Canadian fuel cells power buses in North America, Europe and Asia, with demand in European and Asian markets growing at an accelerated pace, he said, noting that Canadian fuel cell companies such as Hydrogenics and Ballard Power Systems have recently signed orders for the sale of thousands of bus and train fuel cell sets to China and Europe, continuing Canada’s leadership in the production of hydrogen fuel cell technologies.
However, Denhoff noted that Japan, Korea, China, the United States and Europe have all implemented national hydrogen and fuel cell strategies which encourage the rapid development of the industry in their countries.
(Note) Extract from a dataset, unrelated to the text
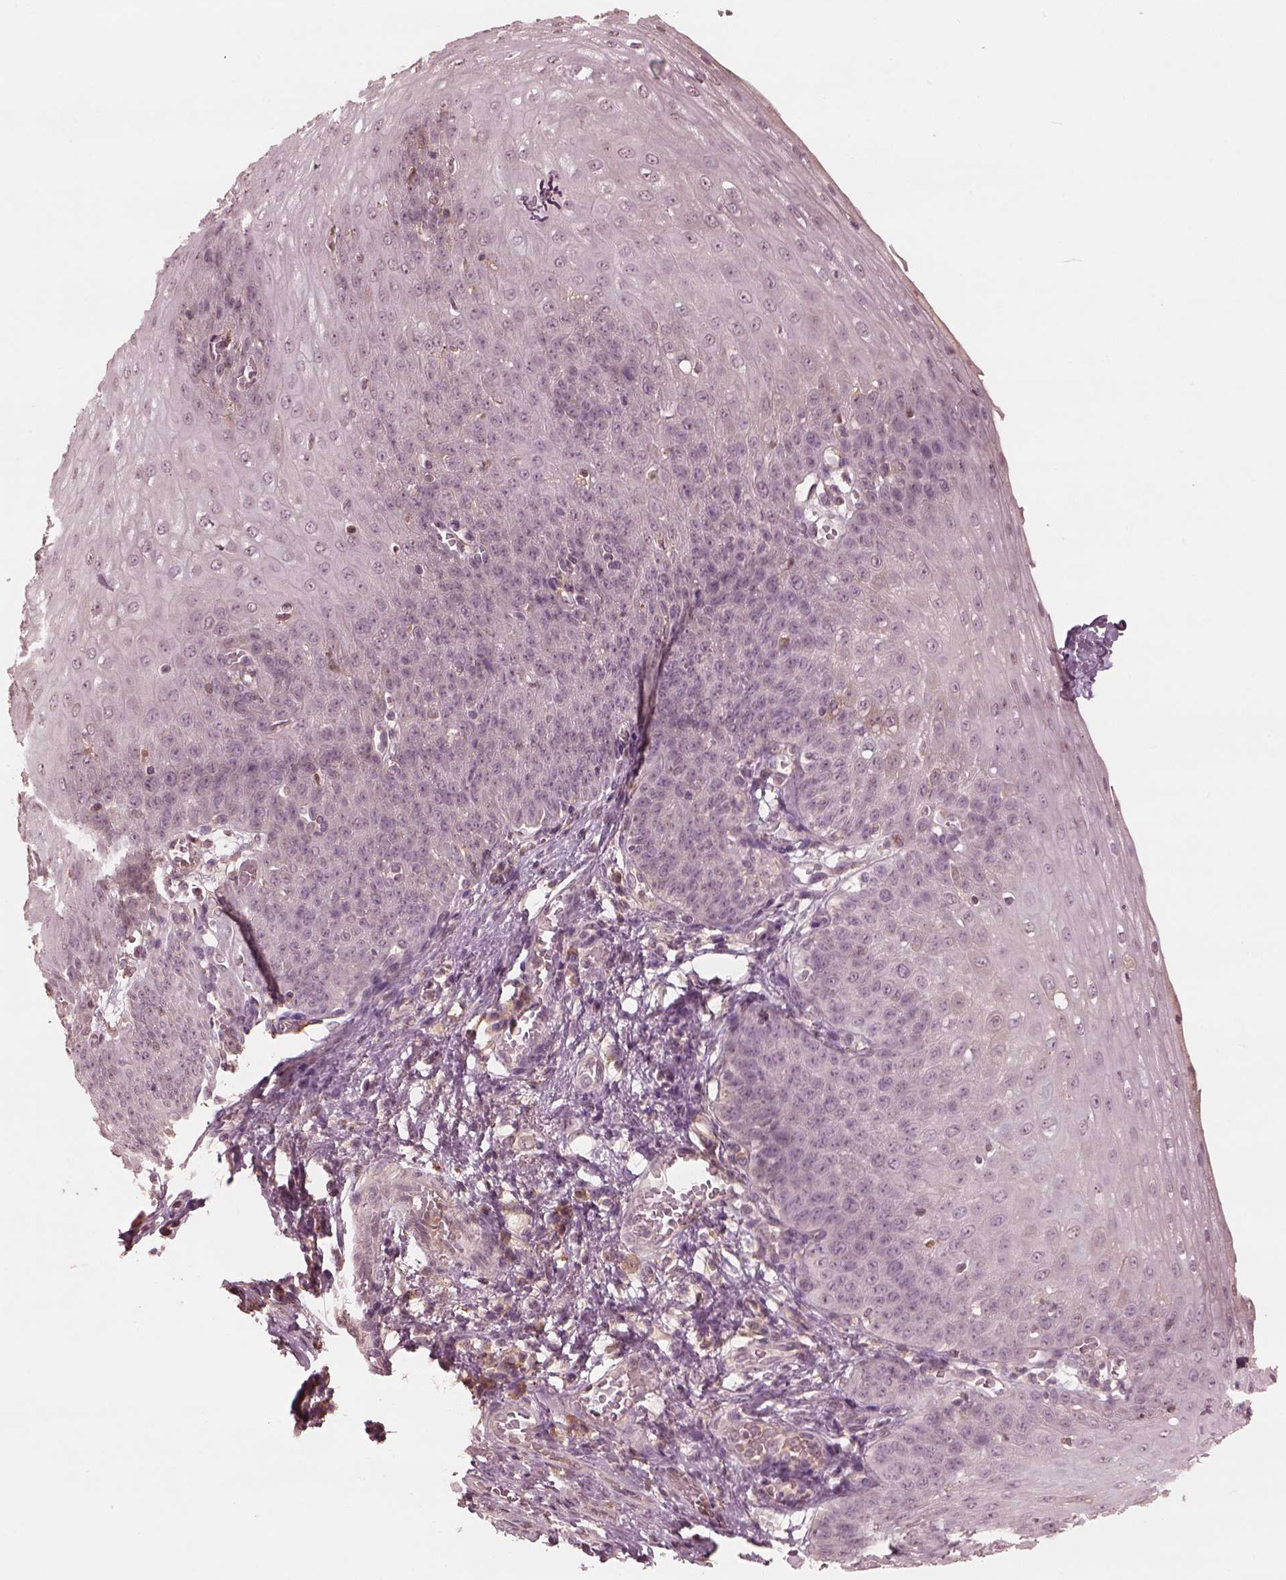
{"staining": {"intensity": "negative", "quantity": "none", "location": "none"}, "tissue": "esophagus", "cell_type": "Squamous epithelial cells", "image_type": "normal", "snomed": [{"axis": "morphology", "description": "Normal tissue, NOS"}, {"axis": "topography", "description": "Esophagus"}], "caption": "This is an immunohistochemistry (IHC) micrograph of unremarkable human esophagus. There is no positivity in squamous epithelial cells.", "gene": "CALR3", "patient": {"sex": "male", "age": 71}}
Meanwhile, Canada still lacks such a strategy and this “threatens our continued growth”.
Canada’s hydrogen and fuel cell sector currently provides high-income employment for approximately 2,000 engineers, manufacturing specialists, researchers and business development executives, and the sector continues to expand as the world turns to fuel cells as a viable solution for greenhouse gas emissions.
In addition to transportation solutions, fuel cells and hydrogen are highly valued for providing storage for excess wind and solar power—where off peak power is wasted—by taking the off peak wind or solar energy, and storing it as hydrogen in order to return it to the power grid through fuel cells at peak power need times. Furthermore, fuel cells are employed commercially in material handling solutions for large distribution centres, for backup power for telecom systems, for stationary power and increasingly for defence and aerospace solutions.
Hyundai launched commercial availability of Hyundai’s Tucson fuel cell SUV in Vancouver this year, and Honda and Toyota have also launched fuel cell vehicles. German automaker Mercedes-Benz also plans to launch their own fuel cell vehicle in 2017.
“Mercedes invested $70 million in Vancouver to create the world’s first automated fuel cell manufacturing plant, and Mercedes and Ford operate the 325 employee Automotive Fuel Cell Centre in Vancouver, Canada’s largest automotive research centre.” Denhoff noted, adding that in order for automakers and other investors to make further investments in Canada, the country requires National Hydrogen and Fuel Cell Strategy to demonstrate Canada’s commitment to the sector, and the framework under which future investments can be made.
In California, for example, automakers are rapidly deploying FCEVs because “there is a plan for funding fuelling stations for FCEVs, a regulatory environment to encourage deployment of FCEVs and incentives,” Denhoff noted following the Senate hearing in Ottawa Thursday.
Now is the time for Canada to structure a national strategy to match concerted, similar efforts of key competitors overseas, and maintain its leadership role in the global hydrogen and fuel cell sector.